• Work item: Where does the word "game" show up in the records? Copy every line that has it.

• Dataset entries:

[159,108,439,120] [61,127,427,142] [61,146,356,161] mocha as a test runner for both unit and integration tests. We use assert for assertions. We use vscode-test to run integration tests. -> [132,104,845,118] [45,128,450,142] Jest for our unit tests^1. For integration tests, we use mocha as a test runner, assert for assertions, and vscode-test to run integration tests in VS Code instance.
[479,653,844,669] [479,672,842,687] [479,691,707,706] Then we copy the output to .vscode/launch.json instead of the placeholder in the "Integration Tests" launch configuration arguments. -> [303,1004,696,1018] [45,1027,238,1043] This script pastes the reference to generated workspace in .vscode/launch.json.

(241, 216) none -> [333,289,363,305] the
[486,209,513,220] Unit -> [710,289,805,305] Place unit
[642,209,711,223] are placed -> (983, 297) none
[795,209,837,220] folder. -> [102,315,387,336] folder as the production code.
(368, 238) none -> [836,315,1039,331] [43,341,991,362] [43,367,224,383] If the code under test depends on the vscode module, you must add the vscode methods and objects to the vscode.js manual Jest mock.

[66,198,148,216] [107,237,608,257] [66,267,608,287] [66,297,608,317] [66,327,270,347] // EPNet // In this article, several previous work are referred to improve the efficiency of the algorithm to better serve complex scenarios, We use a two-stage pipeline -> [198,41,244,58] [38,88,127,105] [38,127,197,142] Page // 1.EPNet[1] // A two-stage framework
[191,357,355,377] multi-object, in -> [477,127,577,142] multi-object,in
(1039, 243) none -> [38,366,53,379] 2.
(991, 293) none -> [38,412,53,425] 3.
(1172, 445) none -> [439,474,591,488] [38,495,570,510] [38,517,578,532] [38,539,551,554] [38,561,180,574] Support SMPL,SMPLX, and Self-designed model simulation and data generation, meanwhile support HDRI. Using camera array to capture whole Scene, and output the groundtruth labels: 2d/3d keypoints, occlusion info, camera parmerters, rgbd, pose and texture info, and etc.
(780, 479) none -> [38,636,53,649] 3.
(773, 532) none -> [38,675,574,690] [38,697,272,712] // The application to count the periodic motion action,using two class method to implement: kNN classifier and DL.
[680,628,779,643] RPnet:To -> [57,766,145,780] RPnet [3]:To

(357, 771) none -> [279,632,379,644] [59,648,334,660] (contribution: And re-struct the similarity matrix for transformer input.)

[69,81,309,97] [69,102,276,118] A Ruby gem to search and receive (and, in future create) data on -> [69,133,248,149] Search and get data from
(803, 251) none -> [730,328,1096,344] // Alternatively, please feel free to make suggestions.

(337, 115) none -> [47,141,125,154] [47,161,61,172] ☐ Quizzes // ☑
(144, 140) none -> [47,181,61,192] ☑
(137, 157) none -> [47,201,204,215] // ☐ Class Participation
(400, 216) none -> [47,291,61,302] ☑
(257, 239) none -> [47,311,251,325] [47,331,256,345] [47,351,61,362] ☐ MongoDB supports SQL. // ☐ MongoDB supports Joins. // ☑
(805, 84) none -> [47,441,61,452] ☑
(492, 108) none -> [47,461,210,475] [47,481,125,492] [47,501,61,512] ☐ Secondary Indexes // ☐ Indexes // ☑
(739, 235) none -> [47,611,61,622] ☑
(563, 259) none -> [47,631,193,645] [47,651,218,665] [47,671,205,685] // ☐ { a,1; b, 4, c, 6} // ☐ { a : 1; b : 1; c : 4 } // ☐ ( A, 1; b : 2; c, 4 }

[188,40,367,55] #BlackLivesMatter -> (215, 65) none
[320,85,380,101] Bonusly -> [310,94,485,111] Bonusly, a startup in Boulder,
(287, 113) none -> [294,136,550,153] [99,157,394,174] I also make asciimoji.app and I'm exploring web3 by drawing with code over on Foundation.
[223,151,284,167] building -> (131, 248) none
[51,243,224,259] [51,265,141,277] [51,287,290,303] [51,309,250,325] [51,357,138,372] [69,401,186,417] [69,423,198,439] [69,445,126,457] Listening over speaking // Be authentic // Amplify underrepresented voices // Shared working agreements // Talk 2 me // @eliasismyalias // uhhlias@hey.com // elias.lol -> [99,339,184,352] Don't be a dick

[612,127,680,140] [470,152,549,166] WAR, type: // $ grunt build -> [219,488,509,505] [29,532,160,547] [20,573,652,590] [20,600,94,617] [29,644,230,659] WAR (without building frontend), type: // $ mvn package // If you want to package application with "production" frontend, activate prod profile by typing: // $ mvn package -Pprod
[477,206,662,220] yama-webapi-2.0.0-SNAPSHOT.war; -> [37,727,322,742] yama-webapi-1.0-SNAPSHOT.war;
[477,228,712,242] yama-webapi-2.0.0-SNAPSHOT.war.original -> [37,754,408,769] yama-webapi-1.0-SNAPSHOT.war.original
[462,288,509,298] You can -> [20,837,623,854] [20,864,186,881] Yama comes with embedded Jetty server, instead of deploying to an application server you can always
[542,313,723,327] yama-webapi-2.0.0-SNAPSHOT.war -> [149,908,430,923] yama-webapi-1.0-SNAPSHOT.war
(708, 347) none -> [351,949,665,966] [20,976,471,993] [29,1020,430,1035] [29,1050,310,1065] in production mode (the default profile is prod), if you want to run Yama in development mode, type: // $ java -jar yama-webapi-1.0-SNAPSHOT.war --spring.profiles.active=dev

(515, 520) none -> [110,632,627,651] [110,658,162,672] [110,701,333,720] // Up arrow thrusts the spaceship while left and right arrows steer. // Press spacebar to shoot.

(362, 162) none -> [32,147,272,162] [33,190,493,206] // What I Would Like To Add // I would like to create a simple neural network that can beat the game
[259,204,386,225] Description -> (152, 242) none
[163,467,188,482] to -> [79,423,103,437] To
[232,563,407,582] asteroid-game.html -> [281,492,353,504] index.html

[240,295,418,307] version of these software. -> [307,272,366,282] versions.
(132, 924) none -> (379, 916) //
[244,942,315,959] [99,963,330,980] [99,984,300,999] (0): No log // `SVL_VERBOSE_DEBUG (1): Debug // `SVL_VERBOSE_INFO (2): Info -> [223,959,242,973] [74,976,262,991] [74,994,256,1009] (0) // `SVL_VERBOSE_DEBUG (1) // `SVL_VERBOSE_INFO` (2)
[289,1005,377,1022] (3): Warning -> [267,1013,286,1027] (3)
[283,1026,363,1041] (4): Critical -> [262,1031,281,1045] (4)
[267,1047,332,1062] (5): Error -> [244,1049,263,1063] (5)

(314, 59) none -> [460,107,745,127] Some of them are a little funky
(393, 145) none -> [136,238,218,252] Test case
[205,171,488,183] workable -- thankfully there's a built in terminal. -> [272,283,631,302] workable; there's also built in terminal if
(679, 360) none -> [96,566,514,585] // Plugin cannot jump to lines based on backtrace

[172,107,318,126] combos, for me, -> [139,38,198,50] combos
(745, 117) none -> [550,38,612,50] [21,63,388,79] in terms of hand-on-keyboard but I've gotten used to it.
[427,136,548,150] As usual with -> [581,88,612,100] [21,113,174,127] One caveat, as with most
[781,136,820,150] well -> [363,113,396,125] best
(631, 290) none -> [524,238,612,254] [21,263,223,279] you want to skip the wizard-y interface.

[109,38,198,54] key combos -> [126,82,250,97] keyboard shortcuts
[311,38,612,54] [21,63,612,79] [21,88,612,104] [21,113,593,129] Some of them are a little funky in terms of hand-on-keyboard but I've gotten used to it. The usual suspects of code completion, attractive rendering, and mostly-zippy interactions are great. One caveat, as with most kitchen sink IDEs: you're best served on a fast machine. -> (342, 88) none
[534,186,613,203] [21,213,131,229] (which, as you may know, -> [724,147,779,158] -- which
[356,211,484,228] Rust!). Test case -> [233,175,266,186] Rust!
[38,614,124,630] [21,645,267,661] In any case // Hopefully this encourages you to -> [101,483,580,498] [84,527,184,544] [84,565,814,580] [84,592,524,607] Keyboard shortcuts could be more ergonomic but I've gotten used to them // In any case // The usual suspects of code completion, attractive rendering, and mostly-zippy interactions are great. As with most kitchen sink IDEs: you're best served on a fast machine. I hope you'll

• The answer:
(362, 162) none -> [32,147,272,162] [33,190,493,206] // What I Would Like To Add // I would like to create a simple neural network that can beat the game
[232,563,407,582] asteroid-game.html -> [281,492,353,504] index.html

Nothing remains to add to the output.